The writing on the walls in Los Angeles was the same in Santiago; the trajectory of suppression, pain, and suffering, existed everywhere and nobody had been spared the shame. For some people, an intensity of passion burns inside with a deep longing for change, involvement, and commitment, and for Isabel it was murals. It was the type of art that spoke directly to a population on a grand scale where depictions, ideas, and messages were conveyed through a fragmentation of the form and content, via dark progressivism. Her heart bled for them, her eyes sobbed for them, and she couldn't imagine a landscape of hope without them. At once she was drawn in to what the writing on the walls was saying, which led her to the Estrada Courts housing projects in Boyle Heights, which today is recognized for having a superb collection of murals mostly painted in 1973. The 70's was an important decade for the Chicano Movement and she became connected to the struggles and artists of the time that also represented her cultural background, but more importantly engaged in public art according to the regional concerns of Los Angeles and its uniqueness.

Today, Isabel Rojas-Williams, a renowned art curator and advocate of muralism, is the executive director of the Mural Conservancy of Los Angeles. She is a champion and heroine of the cause and is a fascinating example of accomplishment.
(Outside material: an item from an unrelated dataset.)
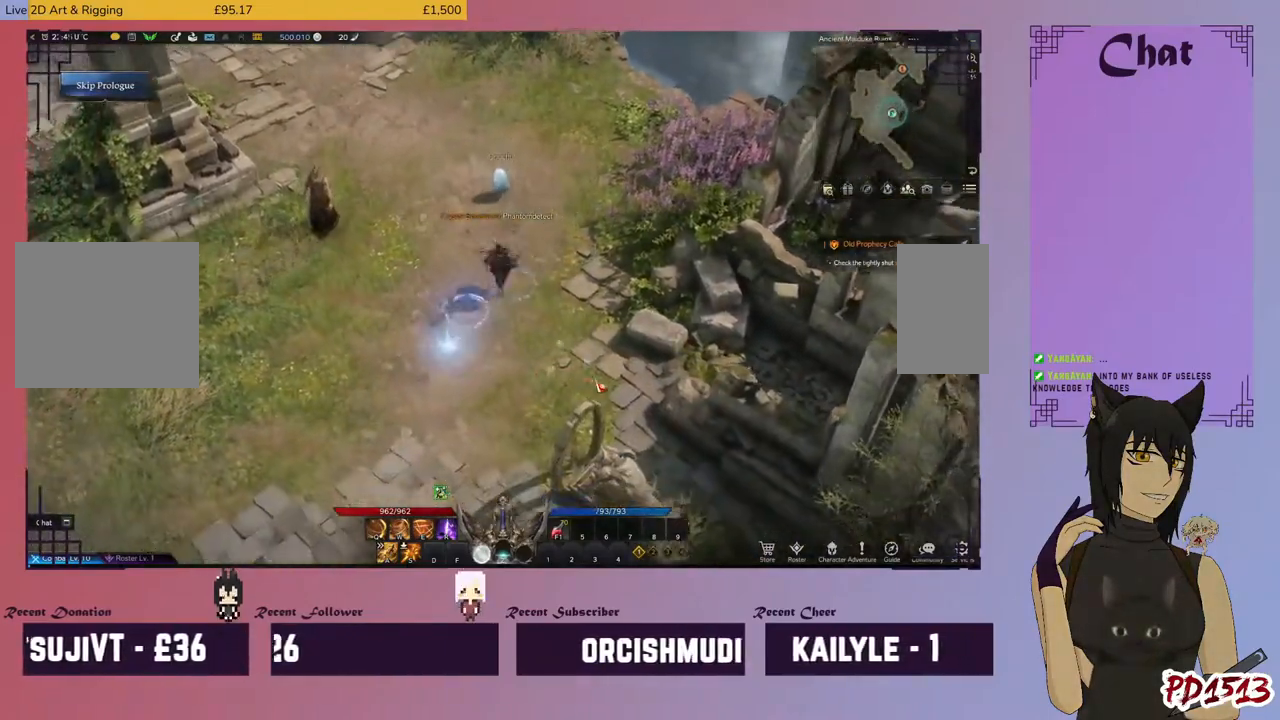
{"keys": [], "mouse": [], "events": [[33, "mouse_left", "up"], [167, "mouse_left", "down"], [267, "mouse_left", "up"], [367, "mouse_left", "down"], [500, "mouse_left", "up"]]}
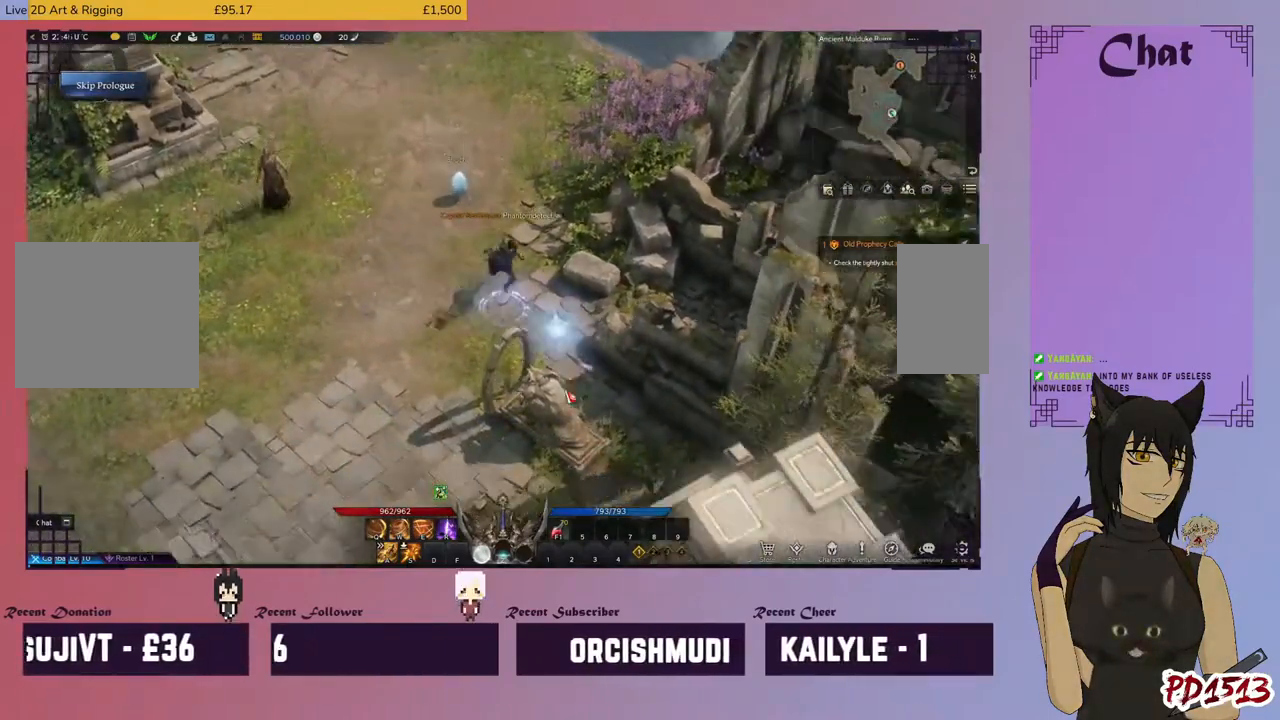
{"keys": [], "mouse": [], "events": [[133, "mouse_left", "down"], [233, "mouse_left", "up"], [367, "mouse_left", "down"], [467, "mouse_left", "up"]]}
When she first arrived in Los Angeles she wasn't allowed to enroll in the university because of the bureaucratic red tape associated with transcripts and previous foreign study, but with fervent diligence and determination, her master's thesis from CSU Los Angeles, Los Angeles Street Mural Movement, 1930-2009, sits in the research archives of Sala de Arte Público Siqueiros in México City, she is an art professor and international lecturer, a mural docent, she was appointed as an advisor for the "Siqueiros Interpretative Center", and serves as the mayor's art liaison to the Latino Heritage Committee, African American Committee, and Asian American Committee. Moreover, she led the three year campaign to lift the mural moratorium in the city along with committed city council members and artists, which was recently victorious and will help shape the current state of muralism. The city of Los Angeles is fortunate to have such a dedicated and talented person to help ignite one of the highest forms of art that proved crucial to the Renaissance, the Mexican Muralist Movement, and the Chicano Movement. Today there is a new movement; dark progressivism, and it builds upon the past and celebrates it with fierce remembrance, while carving out new geometrical forms that reflect the ever-changing fragmented metropolis.